After his successful big screen debut in the excellent ‘My Life As McDull’, the porcine protagonist returns for another animated musing on life. As with the original, this feature is far more complicated than the cute eponymous character would initially imply, managing to head in a philosophical direction that sets it apart from even the most celebrated of its contemporaries.

As Hong Kong’s landscape changes and its redevelopment continues apace, young piglet McDull continues his journey of self-discovery and self-examination. The shy, socially-deficient youngster is sternly supported by his tough-talking, yet loving matriarch whose own desperation for a better future leads her to constant distraction. While his primary school is teeters on the brink of closure, McDull finds himself returning to the fantasies that help him cope with the upheavals in his life. His mother, though, is keen to involve her son in the fantastical adventure of the ‘Prince De La Bun’ – a story which proves to be a thinly-veiled adaptation of what really happened to the piglet’s father.

Perhaps even more than the original, ‘McDull, Prince De La Bun’ is a film that revels in its own visual magnificence. Toe Yuen’s creation throws together standard animation with 3D effects to conjure up a style that is as breath-taking as it is unique. Flooding the screen with this colourful and utterly beguiling look, it’s difficult not to get swept along by the sheer potency that Yuen’s work offers; while McDull is simply drawn, the monolithic Hong Kong surroundings that provide the backdrop to his adventures are made up of said 3D effects – a mesmeric blend.

While it is easy to fall in love with the style of the film, it’s important to remind oneself of the actual objectives of the work and try to examine if the narrative is successfully executed. It is in this area that ‘McDull, Prince De La Bun’ really flounders for much of its running time. The first 40 minutes are crammed full of ideas – far too many in fact – and the storyline suffers as a result. Jumping from one plot thread to another, the story never feels as if its anchored to a particular point and appears to be content to remain aimless. Such distractions aren’t helpful to the overall cohesion of the film. It’s true that, when one realises what the point of these vignettes really is, the message rings true. However, the earlier frustrations are nonetheless difficult to forgive.

Admirably, the final twenty minutes of ‘McDull, Prince De La Bun’ has the kind of emotional punch that great animation often boasts. As the story of McDull’s errant father becomes the focus of the film, it becomes increasingly difficult not to be moved by the themes it tackles. The adult McDull’s statement that while his father was desperate to be in the past and his mother always looked to the future, he was alone in the present, is a line that resonates long after the credits roll.
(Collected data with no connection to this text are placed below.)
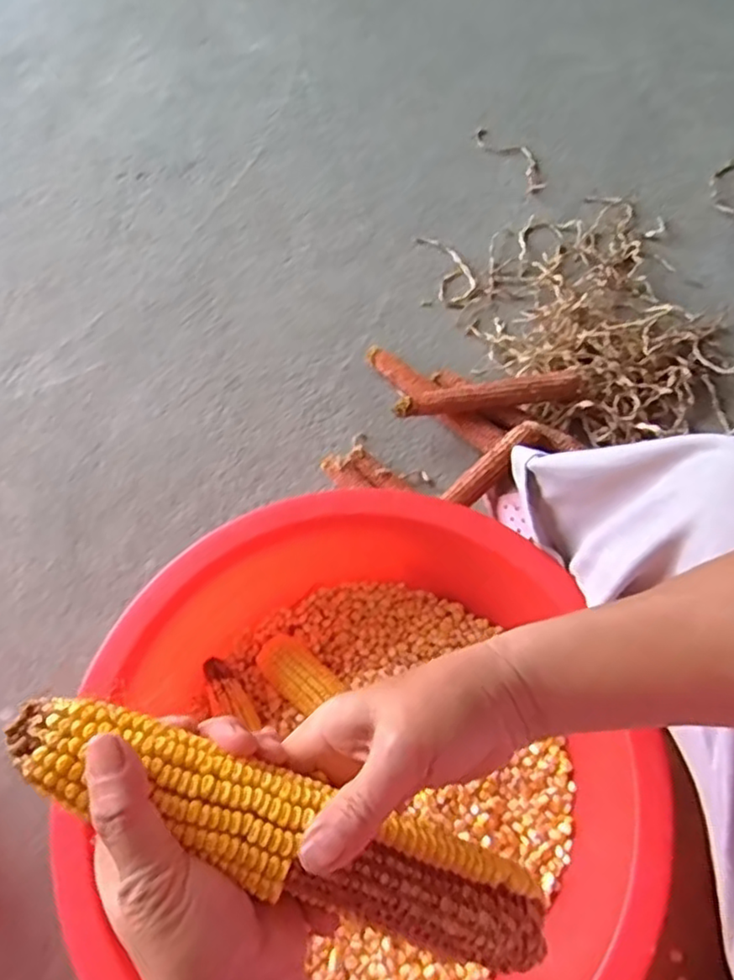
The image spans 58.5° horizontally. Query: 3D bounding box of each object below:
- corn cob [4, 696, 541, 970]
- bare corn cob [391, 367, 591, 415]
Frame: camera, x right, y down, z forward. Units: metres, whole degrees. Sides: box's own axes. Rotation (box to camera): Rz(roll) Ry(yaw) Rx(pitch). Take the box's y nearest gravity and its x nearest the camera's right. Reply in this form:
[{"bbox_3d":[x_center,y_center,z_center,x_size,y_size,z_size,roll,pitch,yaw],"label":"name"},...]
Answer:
[{"bbox_3d":[-0.034,0.142,0.276,0.228,0.034,0.048,25,69,-5],"label":"corn cob"},{"bbox_3d":[0.158,-0.120,0.828,0.240,0.027,0.038,-9,66,-1],"label":"bare corn cob"}]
‘McDull, Prince De La Bun’ is flawed, though certainly worthwhile viewing. The story staggers around for more than half of the running time, but eventually reminds the viewer why McDull is so much more than a bog standard animated feature. With musings on death, love, nostalgia and responsibility, ‘McDull, Prince De La Bun’ is a mature work that provides entertainment with enough substance to appeal to every generation, with characters that it’s impossible not to care about.